A saída ocorre após semanas de especulações sobre o futuro do ministro, que já havia sinalizado anteriormente a possibilidade de deixar o cargo. Em declaração no último dia 10, Haddad afirmou: “Nós (eu e Lula) estamos conversando, não está batido martelo ainda, mas nós estamos estudando a que concorrer”. A tendência é que ele seja anunciado como pré-candidato ao governo de São Paulo já nesta quinta-feira (19), durante compromissos oficiais ao lado de Lula no estado.
Agenda com Lula marca despedida
A agenda conjunta entre Haddad e o presidente inclui dois eventos em São Paulo. Pela manhã, ambos participam da Caravana Federativa, no Expo Center Norte, iniciativa do governo federal voltada ao diálogo com estados e municípios.

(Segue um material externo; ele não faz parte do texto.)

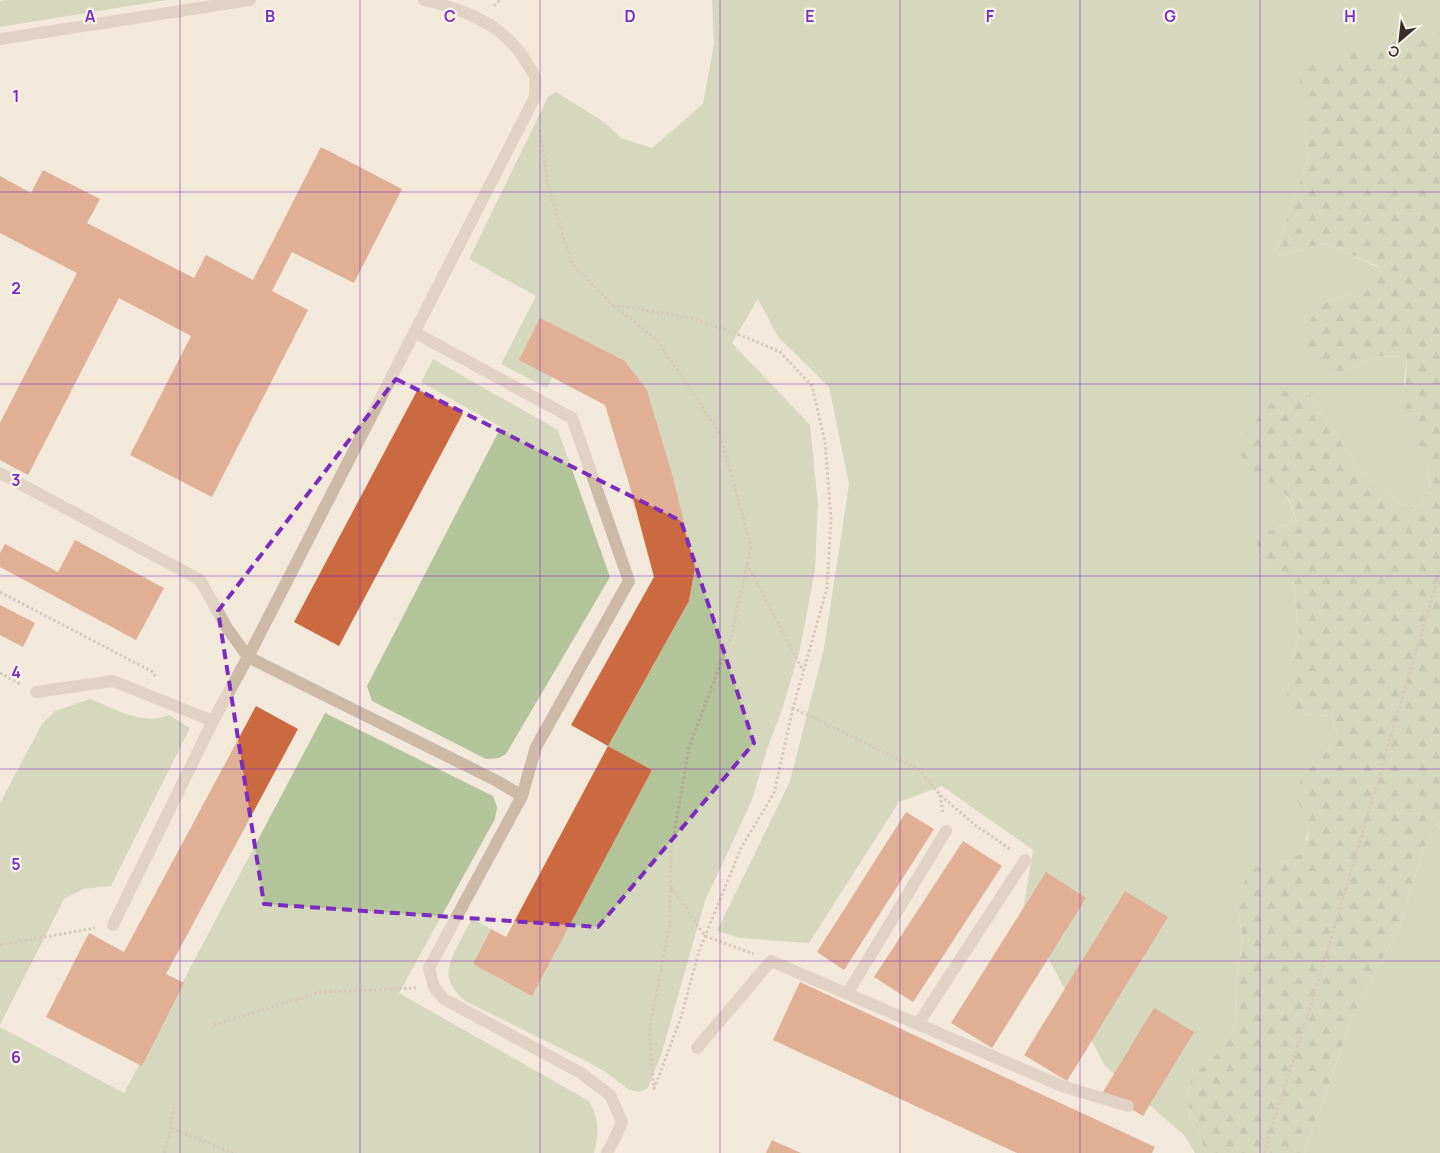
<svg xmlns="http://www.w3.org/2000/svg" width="1440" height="1153" font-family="Manrope,sans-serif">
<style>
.green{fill:#b3c39a}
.forest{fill:url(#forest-firs)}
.building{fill:#cb6941}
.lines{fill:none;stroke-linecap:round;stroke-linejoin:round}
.path{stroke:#b7a390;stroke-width:3;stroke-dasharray:2.5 2.5;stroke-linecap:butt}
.lane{stroke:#ccb9a6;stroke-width:12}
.street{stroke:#ccb9a6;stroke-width:12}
.marked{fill:none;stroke:#7b2cbf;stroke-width:4;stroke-dasharray:10 6;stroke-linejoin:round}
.grid{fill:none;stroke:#7b2cbf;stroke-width:1;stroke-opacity:0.55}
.grid-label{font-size:16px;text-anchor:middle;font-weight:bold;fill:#7b2cbf;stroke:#faf3e8;stroke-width:4.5;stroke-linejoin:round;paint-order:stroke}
</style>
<defs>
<pattern id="forest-firs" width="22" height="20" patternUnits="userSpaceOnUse" patternTransform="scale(1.25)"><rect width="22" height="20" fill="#b3c39a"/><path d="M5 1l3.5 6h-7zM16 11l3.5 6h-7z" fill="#929f7e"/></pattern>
</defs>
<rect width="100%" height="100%" fill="#f3e9db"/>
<!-- green -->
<g class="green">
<path d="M4 0H167L0 27V1Z"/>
<path d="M712 0H1440V33L1304 130 1309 156 1273 257 1326 243 1379 268 1351 294 1321 304 1329 377 1380 356 1407 357 1404 384 1427 464 1430 484 1421 504 1407 509 1358 469 1310 394 1281 392 1249 428 1256 472C1280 487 1290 493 1296 522L1258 534 1256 552 1294 585 1299 634 1288 672 1299 714 1332 716 1338 739C1333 745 1324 752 1321 760 1313 779 1310 844 1300 854 1290 864 1269 865 1256 867L1237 908 1243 939 1235 990 1236 1024 1222 1050 1191 1077 1188 1097 1190 1120 1202 1137 1203 1153H1195L1185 1136 1105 1066 1023 910 1033 850 942 786 899 802 809 943 739 938 717 931 790 781 824 648 849 484 829 387 778 337 758 299 732 343 810 425 818 504 815 570 800 649 783 707 768 746 752 800 705 901 662 1052 648 1088 640 1092 629 1090 606 1072 578 1057 465 1001C458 994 451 987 449 978 445 963 465 933 472 919L491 929 473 964 532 995 652 770 608 746 689 601 695 569 673 477 647 390 625 361 520 360 552 377 547 388 501 364 536 296 469 259 548 97 556 92 604 122 621 138 652 148 703 104 714 44Z"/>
<path d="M433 359 558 430 610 577 506 754 499 758 486 759 372 701 367 686 501 427 421 382Z"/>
<path d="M90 699C117 709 141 726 169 715L190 728 111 886 83 889 64 899 0 1025V803L42 724 55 711Z"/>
<path d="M325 713 493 796 497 807 495 819 399 993 589 1101C599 1117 599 1135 594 1153H0V1027L124 1093Z"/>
<path d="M1440 821V1153H1304L1355 1011 1400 925 1423 850Z"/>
</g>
<!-- forest -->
<path class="forest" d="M1440 33V821L1423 850 1400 925 1355 1011 1304 1153H1203L1202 1137 1190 1120 1188 1097 1191 1077 1222 1050 1236 1024 1235 990 1243 939 1237 908 1246 877 1256 867 1286 862 1300 854 1308 837V819L1294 796 1302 778 1338 739 1332 716 1299 714 1287 695 1288 672 1299 634 1294 585 1256 552 1258 534 1296 522C1290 487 1278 491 1255 471 1249 466 1244 459 1239 453L1249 428 1281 391 1310 394 1358 469 1407 509 1421 504 1430 484 1427 464 1404 404 1407 357 1380 356 1329 377 1306 357 1302 332 1321 304 1351 294 1379 267 1326 243 1273 257 1309 156 1304 130 1299 69 1383 43Z"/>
<!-- building -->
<g class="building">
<path d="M321 147 402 189 354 283 292 252 272 291 308 310 212 497 130 455 191 336 119 298 28 475 0 460V423L77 273 0 233V176L31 193 43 170 100 199 87 223 194 278 206 255 253 280Z"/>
<path d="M540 318 625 361 647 390 673 477 695 568 689 601 608 746 571 725 654 577 630 487 605 405 519 360Z"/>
<path d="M418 389 463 413 339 646 294 622Z"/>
<path d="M75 540 164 588 136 640 0 567V553L5 544 58 572Z"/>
<path d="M0 605 35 623 23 647 0 635Z"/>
<path d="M256 706 298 729 166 974 184 983 142 1066 46 1017 89 933 124 952Z"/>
<path d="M608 746 652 770 532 996 473 964 491 929 506 937Z"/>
<path d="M906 812 934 829 844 970 817 952Z"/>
<path d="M963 841 1002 866 913 1002 874 977Z"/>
<path d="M1046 872 1086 898 992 1048 951 1023Z"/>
<path d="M1125 891 1168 917 1067 1081 1024 1055Z"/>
<path d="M800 982 1155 1147 1152 1153H1017L773 1040Z"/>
<path d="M1154 1008 1194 1032 1143 1116 1103 1092Z"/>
<path d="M772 1140 801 1153H766Z"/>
</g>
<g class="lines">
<!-- path -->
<g class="path">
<path d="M494 6 500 0"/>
<path d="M540 130 548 186 572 264 613 305 692 318 748 338 780 352 812 386 825 442 831 518 827 588 793 708 919 769 940 795 975 825 1010 849"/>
<path d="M614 306 657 340 719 432 751 545 732 634 689 747 671 852 670 924 649 1031 654 1090"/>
<path d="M747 564 803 671"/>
<path d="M0 592 153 672 156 678"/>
<path d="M0 673 20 684"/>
<path d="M940 795 943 813"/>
<path d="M671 887 705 936 754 954"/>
<path d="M0 945 95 928"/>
<path d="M214 1025 321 992 416 988"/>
<path d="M654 1089 681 1017 699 951 741 848 774 793 793 708"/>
<path d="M171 1128 233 1153"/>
<path d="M164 1153 171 1128 174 1105"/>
<path d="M1264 1153 1322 969 1440 571"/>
</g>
<!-- lane -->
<g class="lane">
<path d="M424 0C466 10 505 25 527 63 529 67 534 73 535 77 536 83 535 91 535 97L248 657 497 781 522 796 429 968 434 987 444 999 581 1073 610 1095 622 1122 614 1140"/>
<path d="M0 39 250 0"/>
<path d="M414 332 572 418 629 581 536 747 522 796"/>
<path d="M0 473 200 580 227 628 248 657 213 721 113 681 36 692"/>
<path d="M113 925 213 721"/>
<path d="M847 994 946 831"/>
<path d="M918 1024 1025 860"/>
<path d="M697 1048 771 961 1062 1086 1128 1106"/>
</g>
<!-- street -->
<path class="street" d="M607 1153 614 1140"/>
</g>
<!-- marked area -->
<path d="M0 0H1440V1153H0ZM396 379 681 521 754 743 598 927 264 904 218 611Z" fill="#f3e9db" fill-opacity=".55" fill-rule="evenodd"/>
<path class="marked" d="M396 379 681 521 754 743 598 927 264 904 218 611Z"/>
<!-- grid -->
<path class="grid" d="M180 0V1153M360 0V1153M540 0V1153M720 0V1153M900 0V1153M1080 0V1153M1260 0V1153M0 192H1440M0 384H1440M0 576H1440M0 769H1440M0 961H1440"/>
<g class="grid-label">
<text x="90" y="22">A</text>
<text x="270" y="22">B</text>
<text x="450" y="22">C</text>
<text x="630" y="22">D</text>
<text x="810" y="22">E</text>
<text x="990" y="22">F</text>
<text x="1170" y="22">G</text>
<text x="1350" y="22">H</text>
<text x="16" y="102">1</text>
<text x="16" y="294">2</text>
<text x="16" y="486">3</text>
<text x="16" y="678">4</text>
<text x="16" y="870">5</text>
<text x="16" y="1063">6</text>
</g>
<!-- north arrow -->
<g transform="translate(1400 40) rotate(208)" stroke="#faf3e8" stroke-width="4" paint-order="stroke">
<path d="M0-4L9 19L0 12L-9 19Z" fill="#372d28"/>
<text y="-8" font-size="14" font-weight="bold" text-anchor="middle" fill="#372d28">С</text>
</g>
</svg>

Já no período da tarde, em São Bernardo do Campo, estarão na Universidade Federal do ABC para a cerimônia de concessão do título de Doutor Honoris Causa póstumo ao ex-presidente uruguaio José “Pepe” Mujica.
A solenidade contará com a presença de Lucia Topolansky, companheira de Mujica, reforçando o caráter internacional do evento.
Saída e anúncio ainda indefinidos
Apesar da confirmação da saída, ainda não há definição sobre o formato do anúncio oficial de despedida de Haddad do Ministério da Fazenda. Como os compromissos fazem parte da agenda institucional do governo federal, há preocupação com eventuais implicações legais, especialmente no âmbito da Justiça Eleitoral.
Nos bastidores, aliados indicam que Haddad já iniciou a organização de sua equipe política. Antes mesmo de deixar o cargo, ele passou a mobilizar auxiliares e interlocutores para compor o grupo que atuará em sua possível campanha ao governo paulista.
Pressão política e decisão estratégica
A decisão de Haddad ocorre após meses de pressão de lideranças do PT e do próprio presidente Lula para que ele dispute o Palácio dos Bandeirantes. O estado de São Paulo é considerado estratégico por ser o maior colégio eleitoral do país.
Inicialmente, Haddad demonstrava resistência à candidatura e chegou a manifestar interesse em se afastar da política institucional para se dedicar à carreira acadêmica. No entanto, acabou aceitando o desafio eleitoral.
Ex-prefeito da capital paulista entre 2013 e 2016, Haddad volta ao centro do cenário político com a missão de fortalecer o campo governista no estado. Ainda não há definição sobre quem será seu candidato a vice. Internamente, circulam nomes como o da ministra do Meio Ambiente, Marina Silva, e do ministro do Empreendedorismo, Márcio França (PSB), que também é cotado para disputar o governo paulista ou uma vaga no Senado.